Ferrari’s poor performance meant that they rushed through upgrades to the front wing and floor. Team boss Mattio Binotto warned that these were no “magic bullet” and so it proved, although the collision between their drivers on the first lap in Austria meant they were unable to gain much data. Their season is already being written-off by some. However, over the winter tests they did focus on sticking their machine to the floor and so next week will be an intriguing test. GPS data in Austria suggests they are as quick as many through the corners.
Ferrari engines are slower on the straights than last year, which many believe is a result of rule clarifications that eliminated several improvements. Several teams privately questioned why there were no official sanctions imposed; the FIA instead chose to reach “an agreement”. Surely there needs to be greater transparency?
Mercedes look to have a clear advantage, followed by Red Bull, although Albon has shown some inconsistency, understandable in his rookie year. Behind them an intriguing scrap is developing. Currently Ferrari is in this mix, along with McLaren, Renault and Racing Point.
There is some fantastic racing, demonstrating the attraction of narrowing the performance spread of the field. With teams so close that variations in tyre wear and strategy making such a big difference, pressure will tell and that is a wonderful advertisement for the sport.

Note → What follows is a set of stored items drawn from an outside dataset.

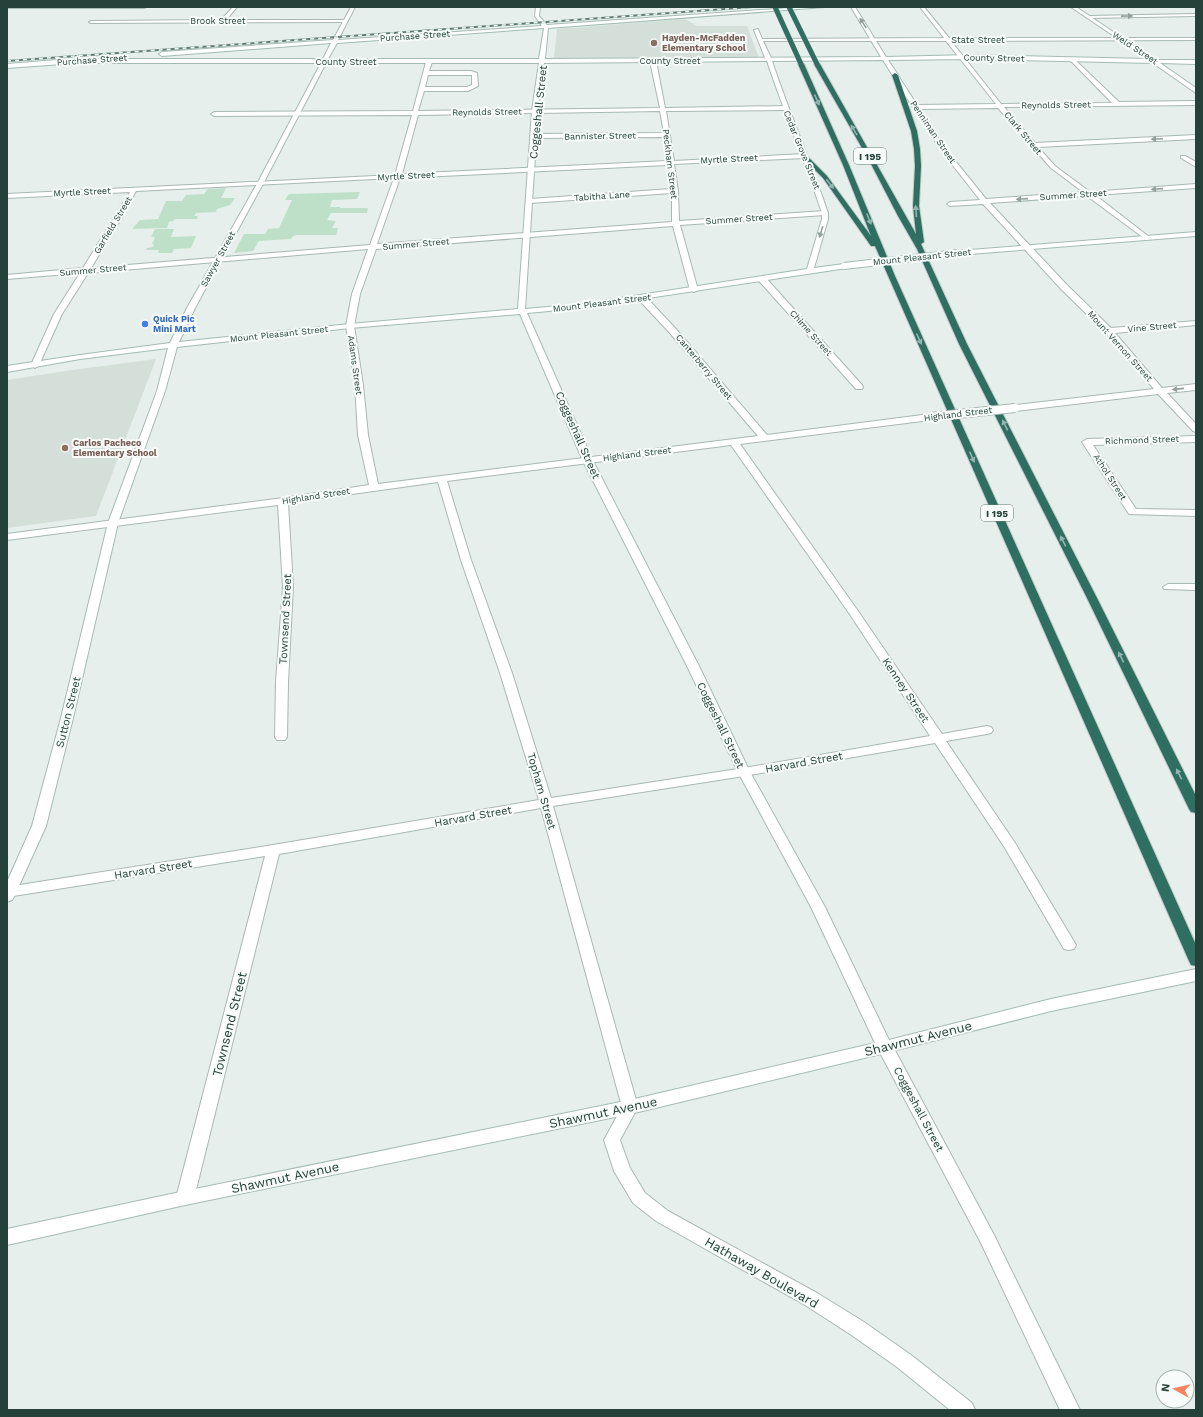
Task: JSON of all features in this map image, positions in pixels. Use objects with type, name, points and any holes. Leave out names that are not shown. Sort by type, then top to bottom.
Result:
[{"type":"highway","name":"I 195","points":[[775,7],[846,165],[882,254],[1196,961]]},
{"type":"highway","name":"I 195","points":[[789,7],[817,64],[921,250],[963,344],[1092,598],[1196,809]]},
{"type":"highway","points":[[795,7],[796,20]]},
{"type":"highway","points":[[895,75],[914,131],[917,149],[918,166],[916,206],[921,250]]},
{"type":"highway","points":[[804,156],[825,177],[855,220],[882,254]]},
{"type":"street","points":[[7,7],[144,7]]},
{"type":"street","points":[[140,12],[144,7]]},
{"type":"street","points":[[223,22],[235,7]]},
{"type":"street","name":"Sawyer Street","points":[[114,523],[161,391],[173,345],[353,7]]},
{"type":"street","points":[[538,7],[537,16],[546,27]]},
{"type":"street","name":"Purchase Street","points":[[7,66],[823,7]]},
{"type":"street","name":"Penniman Street","points":[[853,7],[942,148],[984,202],[1026,247]]},
{"type":"street","name":"Clark Street","points":[[922,7],[1000,106],[1053,167],[1146,237]]},
{"type":"street","name":"Weld Street","points":[[1073,7],[1156,62],[1196,91]]},
{"type":"street","points":[[1088,17],[1196,15]]},
{"type":"street","points":[[131,22],[135,17]]},
{"type":"street","name":"Brook Street","points":[[91,22],[346,21]]},
{"type":"street","name":"Coggeshall Street","points":[[546,27],[533,136],[528,234],[521,307],[588,461],[686,653],[744,772],[818,907],[885,1047],[988,1238],[1070,1410]]},
{"type":"street","name":"Cedar Grove Street","points":[[756,30],[769,60],[785,108],[819,192],[825,213],[825,220],[810,271]]},
{"type":"street","name":"State Street","points":[[760,40],[1196,39]]},
{"type":"street","points":[[143,62],[146,55]]},
{"type":"street","name":"County Street","points":[[69,61],[653,61],[961,57],[1196,62]]},
{"type":"street","points":[[1073,60],[1116,104]]},
{"type":"street","name":"Peckham Street","points":[[653,61],[663,110],[671,162],[675,191],[676,224],[694,290]]},
{"type":"street","name":"Adams Street","points":[[374,487],[363,435],[359,385],[350,326],[356,294],[398,176],[429,62]]},
{"type":"street","points":[[422,89],[468,89],[475,86],[475,74],[426,73]]},
{"type":"street","name":"Reynolds Street","points":[[916,108],[1196,103]]},
{"type":"street","name":"Reynolds Street","points":[[214,114],[414,114],[785,108]]},
{"type":"street","name":"Bannister Street","points":[[533,136],[666,135]]},
{"type":"street","points":[[1033,145],[1196,137]]},
{"type":"street","name":"Myrtle Street","points":[[8,197],[261,182],[804,156]]},
{"type":"street","points":[[1183,157],[1196,165]]},
{"type":"street","name":"Summer Street","points":[[950,204],[1196,186]]},
{"type":"street","name":"Garfield Street","points":[[35,365],[58,314],[86,271],[134,190]]},
{"type":"street","name":"Tabitha Lane","points":[[530,201],[675,191]]},
{"type":"street","name":"Summer Street","points":[[7,277],[528,234],[825,213]]},
{"type":"street","name":"Mount Pleasant Street","points":[[7,369],[80,357],[173,345],[350,326],[589,306],[844,266],[956,253],[1196,234]]},
{"type":"street","name":"Mount Vernon Street","points":[[1026,247],[1109,331],[1160,391],[1196,429]]},
{"type":"street","name":"Chime Street","points":[[762,280],[859,387]]},
{"type":"street","name":"Canterberry Street","points":[[642,298],[672,330],[765,438]]},
{"type":"street","name":"Vine Street","points":[[1109,331],[1196,323]]},
{"type":"street","name":"Highland Street","points":[[7,537],[283,501],[374,487],[930,417],[1196,387]]},
{"type":"street","name":"Richmond Street","points":[[1087,442],[1196,439]]},
{"type":"street","name":"Kenney Street","points":[[734,442],[854,613],[1010,846],[1069,945]]},
{"type":"street","name":"Athol Street","points":[[1087,442],[1133,512],[1196,513]]},
{"type":"street","name":"Topham Street","points":[[442,479],[466,560],[506,673],[546,803],[630,1107]]},
{"type":"street","name":"Townsend Street","points":[[281,737],[282,682],[288,587],[283,501]]},
{"type":"street","name":"Sutton Street","points":[[8,894],[39,826],[67,718],[114,523]]},
{"type":"street","points":[[1168,587],[1196,587]]},
{"type":"street","name":"Harvard Street","points":[[8,894],[546,803],[744,772],[987,730]]},
{"type":"street","name":"Townsend Street","points":[[185,1198],[273,850]]},
{"type":"street","name":"Shawmut Avenue","points":[[7,1237],[185,1198],[630,1107],[885,1047],[1051,1005],[1196,975]]},
{"type":"street","name":"Hathaway Boulevard","points":[[630,1107],[612,1140],[622,1171],[639,1198],[662,1216],[811,1299],[857,1328],[904,1361],[965,1410]]},
{"type":"shaded area","name":"Hayden-McFadden Elementary School","points":[[685,19],[697,26],[747,26],[759,58],[554,58],[557,29]]},
{"type":"shaded area","name":"Carlos Pacheco Elementary School","points":[[156,359],[96,516],[7,528],[7,380]]},
{"type":"green space","points":[[226,188],[221,198],[235,198],[230,205],[217,209],[216,212],[196,213],[194,216],[198,216],[197,219],[175,219],[169,222],[167,228],[132,229],[140,220],[158,219],[166,201],[182,201],[186,195],[204,194],[208,189]]},
{"type":"green space","points":[[360,192],[357,199],[332,200],[330,207],[368,208],[367,213],[331,213],[327,220],[336,221],[332,228],[338,228],[336,235],[297,235],[293,236],[291,239],[259,241],[253,251],[234,253],[244,234],[265,234],[268,229],[279,228],[292,200],[285,200],[289,194]]},
{"type":"green space","points":[[155,229],[174,229],[171,237],[196,236],[191,248],[174,249],[172,253],[158,253],[159,250],[146,250],[147,248],[153,247],[154,244],[152,244],[155,237],[151,237]]},
{"type":"railway","points":[[7,61],[752,7]]},
{"type":"place","name":"Hayden-McFadden Elementary School","points":[[654,43]]},
{"type":"place","name":"Quick Pic Mini Mart","points":[[145,324]]},
{"type":"place","name":"Carlos Pacheco Elementary School","points":[[65,448]]}]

One of the best indicators of driver performance is said to be how they compare to their teammate. Given the driver transfers for next season that have already occurred there are also racers showing new teams they made the right decision. That showed with some monumental battles behind the leaders.
In addition to Vettel and Leclerc (who also catastrophically collided in Brazil last season), Ricciardo and Ocon ran close too often, which ultimately cost the Australian (who will replace Sainz at McLaren) track position at the end. There are others further down the grid too.
One change observers hope they do make in Hungary is to the robot that presented Hamilton with his trophy. At a time when health risks are to be carefully managed the concept is to be applauded. However, in a race series that thrives on innovation and cutting edge technology the “robot” looked like a section of the podium that was sliding down the hill.
A final alteration that McLaren should also request is for the 70 lap race to be extended by one – for Norris’s sake!
Norris, speaking to reporters after the race, said: "I'm still third? I'm retiring!
"An awesome first two weekends. We didn't dream it would go this well so we're now looking forward to next weekend."